[Document extract]

The sink (resp. source) of the \({\mathbb C}^*\)-action is the unique component \(Y_-\in {\mathcal Y}\) (resp. \(Y_+\in {\mathcal Y}\)) such that \(X^-(Y_-)\) (resp. \(X^+(Y_+)\)) are dense subsets of X. As noticed in [16, Remark 2.5], the uniqueness of the sink and the source follows from the well-known Białynicki-Birula Theorem (see [2] for the original exposition).

Definition 2.1

A \({\mathbb C}^*\)-action is equalized at \(Y\in {\mathcal Y}\) if for every point \(p\in \left( X^-(Y)\cup X^+(Y)\right) \setminus Y\) the isotropy group of the \({\mathbb C}^*\)-action at p is trivial. Moreover, a \({\mathbb C}^*\)-action is equalized if it is equalized at every fixed point component \(Y\in {\mathcal Y}\).

[Dataset records]

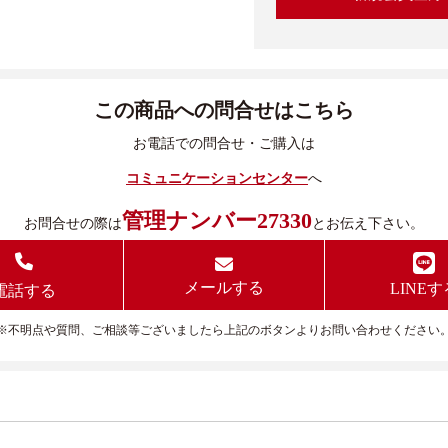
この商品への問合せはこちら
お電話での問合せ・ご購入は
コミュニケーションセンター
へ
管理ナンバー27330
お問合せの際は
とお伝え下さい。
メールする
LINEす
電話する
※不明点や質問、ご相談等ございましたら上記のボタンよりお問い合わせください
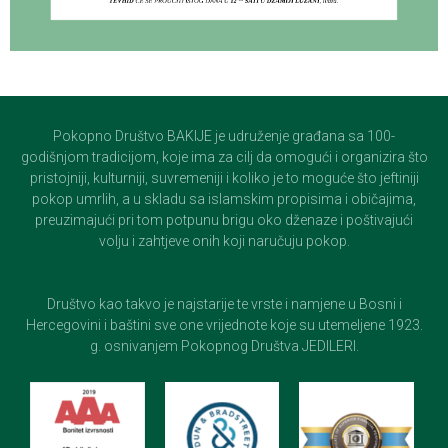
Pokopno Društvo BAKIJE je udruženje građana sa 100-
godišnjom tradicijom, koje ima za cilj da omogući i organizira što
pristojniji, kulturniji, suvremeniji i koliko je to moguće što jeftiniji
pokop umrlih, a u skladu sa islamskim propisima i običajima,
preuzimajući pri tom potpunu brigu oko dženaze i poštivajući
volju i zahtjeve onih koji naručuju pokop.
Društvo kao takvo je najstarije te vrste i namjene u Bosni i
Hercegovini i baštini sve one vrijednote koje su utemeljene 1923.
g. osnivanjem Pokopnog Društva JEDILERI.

[Your instructions]
Please answer these questions about the excerpt on C*-actions:
1. What does the excerpt say follows from the Białynicki-Birula Theorem?
2. In Definition 2.1, what must be trivial at each point p for the action to be equalized at Y?
3. When is a C*-action called equalized without reference to a particular component?

[Problem solution]
1. The uniqueness of the sink and the source.
2. The isotropy group of the C*-action at p, for every point p in (X⁻(Y) ∪ X⁺(Y)) \ Y.
3. When it is equalized at every fixed point component Y in 𝒴.